Unlike domestic law, the process of adducing evidence in International Law is flexible, if established that there is a breach of International Law, Article 48, 49 and 50 of the ICJ articulates various ways like the credibility of expert opinion, agent to produce document and explanation. The court may also make on-site visit, by invoking Article 44(2) of the statute along with Rule 66 of the Rules of the court. This was done by the court in two circumstances viz in River Meuse and Gabcikovo Nagymaros case.
Provisional Measures vested in the court, further extrapolates the jurisdiction of the court, the object under Article 41 is to preserve the rights of either parties. In the Nuclear Test and Fisheries Jurisdiction case, only in case of urgent necessity provisional order could be pressed into service. In one of the controversial case in ICJ, La Grande, the court applied Article 33(4) to avoid prejudice to the rights of the parties.
Again counter-claims, which is subject-matter of the application (additional claim), Article 80 of the Rules of the court, the claim should be directly connected with the subject-matter of the claim of the other parties. With regard to enforcement, Article 60 it is clear that decision is final without appeal, the court will not look into the enforcement part.
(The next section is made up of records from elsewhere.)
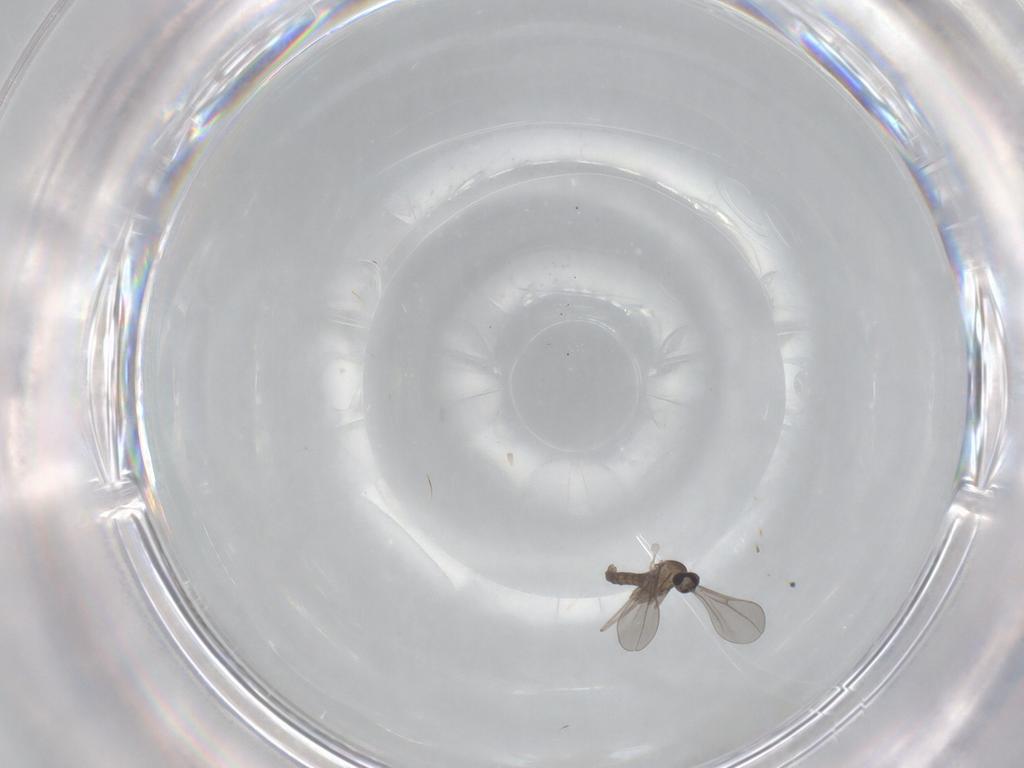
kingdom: Animalia
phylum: Arthropoda
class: Insecta
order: Diptera
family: Cecidomyiidae
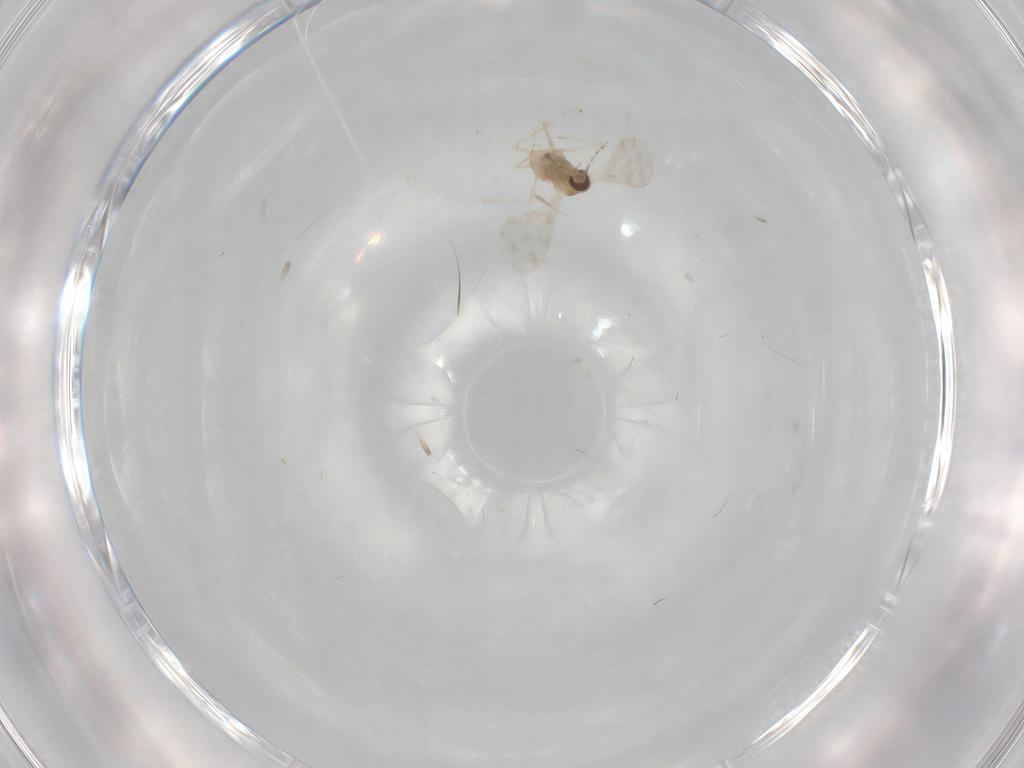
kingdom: Animalia
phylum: Arthropoda
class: Insecta
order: Diptera
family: Cecidomyiidae
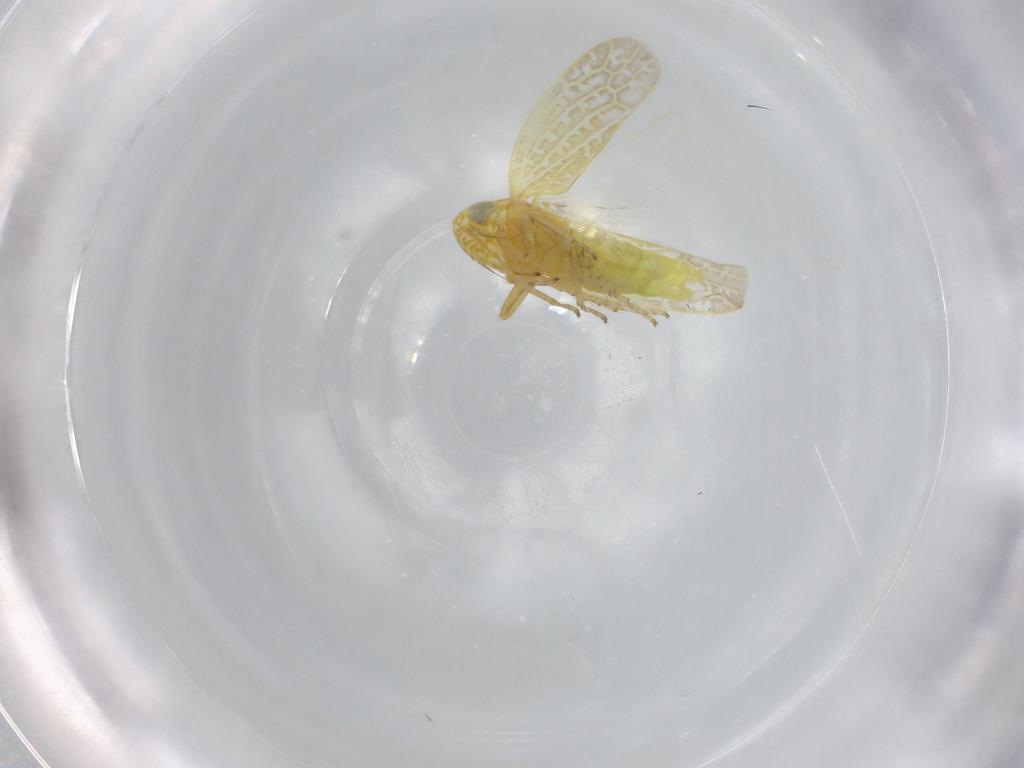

The interpretation of the Judgment envisioned under Rule 98(1) of the statute, in case of dispute regarding the scope of the Judgment, it must place due regards to the operative part of the Judgment.
Many scholars have chastised ICJ as court of jurisdiction and numerous flaws have been created courtesy the states vital interest hogging the limelight, also the role of International Organization to become part of the contentious case is often emphasized. Moreover, the role played by the secretary-General to give advisory opinion rather than the ICJ is marked by numerous jurist. The world court lost it dignity in the 1990’s in the Lockerbie case, wherein it had to bow down to Security Council, thanks to the Security Council Resolution 748 vis-à-vis Article 103, placing Security Council at a higher pedestal to that of ICJ. Modern International Law has been a constant battle between organs of United Nations.